> [EXTRACT]
Article

Associated injuries in pediatric and adolescent anterior cruciate ligament tears: does a delay in treatment increase the risk of meniscal tear?

Department of Orthopaedic Surgery, Harvard Medical School, Brigham & Women's Hospital, Boston, Massachusetts 02115, USA.
Arthroscopy The Journal of Arthroscopic and Related Surgery (Impact Factor: 3.1). 01/2002; 18(9):955-9. DOI: 10.1053/jars.2002.36114
Source: PubMed

ABSTRACT To evaluate the incidence of associated injuries and meniscal tears in children and adolescents with anterior cruciate ligament (ACL) tears, we performed a retrospective review of patients, age 14 and younger, who were treated surgically at our institution.
Retrospective review.
We reviewed 39 patients (30 girls, 9 boys) with an average age of 13.6 years (range, 10 to 14 years) who underwent surgical treatment of the ACL; 24 right knees and 15 left knees were treated. Of the injuries treated, 24 occurred by a twisting mechanism, 10 were the result of contact, and 5 occurred from hyperextension. Thirty-five injuries occurred during sports activities, and 2 were sustained in motor vehicle accidents. The mean duration from injury to operative treatment was 101 days (range, 7 to 696 days). Injuries were classified as acute (n = 17) if surgery was performed within 6 weeks of injury and chronic (n = 22) if surgery was performed after 6 weeks from injury. Relationships between medial and lateral meniscal injuries and the time from injury to surgery were analyzed, and the 2 groups, acute and chronic, were compared. Finally, the patterns of meniscal injury were compared.
Twenty-six patients had associated injuries (10 medial meniscal tears, 15 lateral meniscal tears, 3 medial collateral ligament tears, and 1 fractured femur). The association between medial meniscal tears and time from injury to surgery was highly statistically significant (P =.0223). There was no statistical significance between the incidence of lateral meniscal tears and time. Medial meniscal tears were more common in the chronic group (36%) than in the acute group (11%), whereas lateral meniscal tears were found with equal frequency. Medial meniscal tears that required surgical treatment (either partial excision or repair) were more common in the chronic group, and lateral meniscal tear patterns were equally distributed.
Evidence from this study supports the contention that associated injuries are common in young individuals with ACL tears. Furthermore, the data also show that a delay in surgical treatment was associated with a higher incidence of medial meniscal tears.

> [PROBLEM STATEMENT]
According to the abstract on pediatric ACL tears, what was the mean time from injury to operative treatment?

> [DATA EXTRACTS]
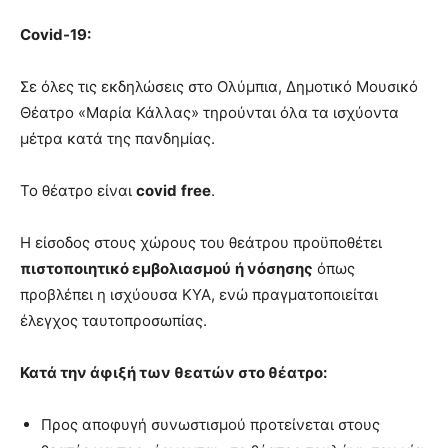
Covid-19:
Σε όλες τις εκδηλώσεις στο Ολύμπια, Δημοτικό Μουσικό
Θέατρο «Μαρία Κάλλας» τηρούνται όλα τα ισχύοντα
μέτρα κατά της πανδημίας.
Το θέατρο είναι
covid
free
.
Η είσοδος στους χώρους του θεάτρου προϋποθέτει
πιστοποιητικό εμβολιασμού
ή νόσησης
όπως
προβλέπει η ισχύουσα ΚΥΑ, ενώ πραγματοποιείται
έλεγχος ταυτοπροσωπίας.
Κατά την άφιξή των θεατών στο θέατρο:
Προς αποφυγή συνωστισμού προτείνεται στους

> [ANSWER TO THIS TASK]
101 days (range, 7 to 696 days).